= Passage for review =
§

2024.08.26
Japan Soars into the Space Race JAXA and Mitsubishi Electric’s Stellar Performance
After the Apollo program closed in 1972, it wasn’t until the 2000s that we saw renewed interest in moon landings, as Japan, the United States, China, India, Russia, and others launched lander after lander. Now, after twenty years of trial and error, Japan has at last advanced the possibility of a multifaceted lunar exploration through unmanned probes on the lunar surface.
On January 20th, 2024, the small-scale exploration lander SLIM (Smart Lander for Investigating Moon) successfully landed on the moon within 100 meters.
A pinpoint lunar landing is a goal which JAXA has long pursued, and the achievement of that goal using a lunar probe with systems developed by Mitsubishi Electric was widely reported as a world-first accomplishment. The success of the SLIM project has attracted both domestic and international attention. What is the next stage in Japan’s space program?
To learn more about the behind the scenes aspects of this project and plans for the future, we spoke with Hitoshi Kuninaka, Director General of the Institute of Space and Astronautical Science at the Japan Aerospace Exploration Agency (ISAS/JAXA); Shinichiro Sakai, SLIM Project Manager; Takashi Ichikawa, General Manager of Mitsubishi Electric Space Systems, a partner in the probe’s development; and Yūichi Ogura, Slim Project Manager.
(Top Image : ©JAXA)
Contents
Breaking through barriers, expanding on experience
Early in the morning on January 20th, 2024, the SLIM made history with Japan’s first successful lunar landing. Its solar panels were not exposed to sunlight at first, but after an afternoon spent waiting on the lunar surface, it was able to charge up and begin taking observations with its camera.
Japan is now the fifth nation to achieve a lunar landing. The lander’s onboard computer was able to select a landing site within 100 meters of the target, making Japan the first nation to achieve a pinpoint landing.
Understanding the moon’s origins is a goal shared across the world, but the rock samples needed to move forward toward that goal are thought to be located on treacherous, sloped surfaces. In order to make precise observations from up close, it is essential to develop techniques for landing just where scientists want to land.
This is why SLIM’s pinpoint landing is so significant: it paves the way for lunar explorations that were once considered too difficult to achieve.

§

= Stored data =
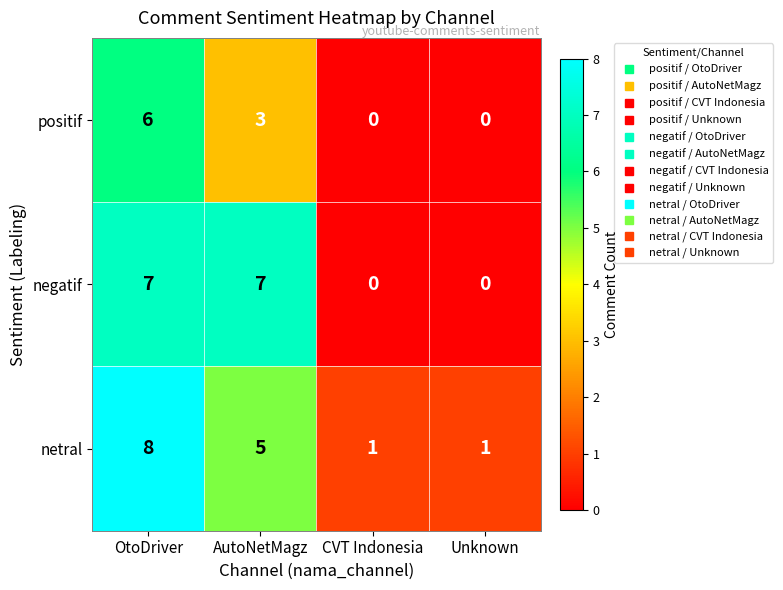

What is the total value across all series at Unknown?

1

§

= Directive =
Could you write out the section of the SLIM lunar landing article that starts at "To learn more" and ends at "Image : ©JAXA)", word for word?

= The completed task =
To learn more about the behind the scenes aspects of this project and plans for the future, we spoke with Hitoshi Kuninaka, Director General of the Institute of Space and Astronautical Science at the Japan Aerospace Exploration Agency (ISAS/JAXA); Shinichiro Sakai, SLIM Project Manager; Takashi Ichikawa, General Manager of Mitsubishi Electric Space Systems, a partner in the probe’s development; and Yūichi Ogura, Slim Project Manager.
(Top Image : ©JAXA)